■ WHAT THE TASK ASKS
The job is to find each line of the records below that includes the word "Issue" and copy it.

Stored items
───

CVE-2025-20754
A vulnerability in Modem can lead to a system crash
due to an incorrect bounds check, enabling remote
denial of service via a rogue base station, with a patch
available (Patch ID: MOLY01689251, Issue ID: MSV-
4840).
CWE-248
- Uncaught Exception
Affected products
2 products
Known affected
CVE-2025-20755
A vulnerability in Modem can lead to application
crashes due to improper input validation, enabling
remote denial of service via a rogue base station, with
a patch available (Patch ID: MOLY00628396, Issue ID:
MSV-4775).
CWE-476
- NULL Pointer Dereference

───

■ ANSWER BELOW
available (Patch ID: MOLY01689251, Issue ID: MSV-
a patch available (Patch ID: MOLY00628396, Issue ID:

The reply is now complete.